This award provides funding for continued operation and maintenance of the National Ocean Sciences Accelerator Mass Spectrometer (NOSAMS). NOSAMS carries out analysis of carbon isotopes (primarily radiocarbon, 14C) via accelerator mass spectrometry. It also carries out research and development in new AMS radiocarbon sample preparation techniques and accelerator operations. It has operated since 1993 under cooperative agreements (0228996, 9807266, 9301015) between WHOI and NSF, and was acquired, tested and put into operation with NSF support (8802509) beginning in 1989. The present cooperative agreement was implemented in 2003, and has an anniversary date of 4/1 annually.
When it began operations, water samples collected for the World Ocean Circulation Experiment (WOCE), a major international field program involving very substantial NSF support, comprised the majority of samples analyzed by NOSAMS. Most of the original WOCE radiocarbon analyses were completed within the operations of the 1998-2003 cooperative agreement. Beginning in about 2003, samples collected as part of Climate Variability (CLIVAR) and Carbon Cycle programs supported by programs in the Division of Ocean Sciences have made up a significant portion of the sample submissions to NOSAMS. For the current award, approximately 1,000 CLIVAR-related analyses are planned for Year 1, and it is anticipated that NOSAMS will carry out approximately 1,000 such analyses annually for the next five years, subject to continued review and approval by NSF.
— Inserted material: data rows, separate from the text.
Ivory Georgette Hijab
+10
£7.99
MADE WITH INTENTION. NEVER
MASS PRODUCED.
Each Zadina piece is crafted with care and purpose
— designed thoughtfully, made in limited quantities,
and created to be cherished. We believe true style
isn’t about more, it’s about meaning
This award provides funding for five years of operation and maintenance the NOSAMS and for a variety of instrumentation upgrades necessary for continued improvement of the measurements and sample preparation systems.
The National Ocean Sciences Accelerator Mass Spectrometry Facility measures environmental levels of radiocarbon (C-14, the heavy, radioactive isotope of carbon) for the ocean science community. The facility is part-funded (~40%) directly by the National Science Foundation while the remainder of our support is recouped from fees charged for the analyses. The facility generally does all the sample processing (chemical purification and conversion ultimately to filamentous graphite) and analyzes the abundance of radiocarbon in the resultant samples using one of two accelerator mass spectrometers. Details are provided on our web site (www.whoi.edu/nosams) on the logistics of sample submission, processing, analysis, and reporting of data. In a typical year, we make in excess of 6,000 sample measurements total for several hundred clients. Sample sizes typical range from a few milligrams of material down to a small fraction of a milligram. Radiocarbon is widely used in scientific projects ranging from "dating" (using the ~5700 year half-life of radiocarbon) to determine how long a sample has been isolated from the modern carbon reservoir (usually the atmosphere or the surface ocean), through diagnosing the transport and transformation of organic and inorganic compounds in the carbon cycle, to even "environmental forensics" where one can assess the relative contributions of radiocarbon-free petrochemicals to observed environmental compounds. In addition to providing the highest quality analyses in the most cost effective and timely manner possible, we continue to improve existing methods and develop new services for our clients.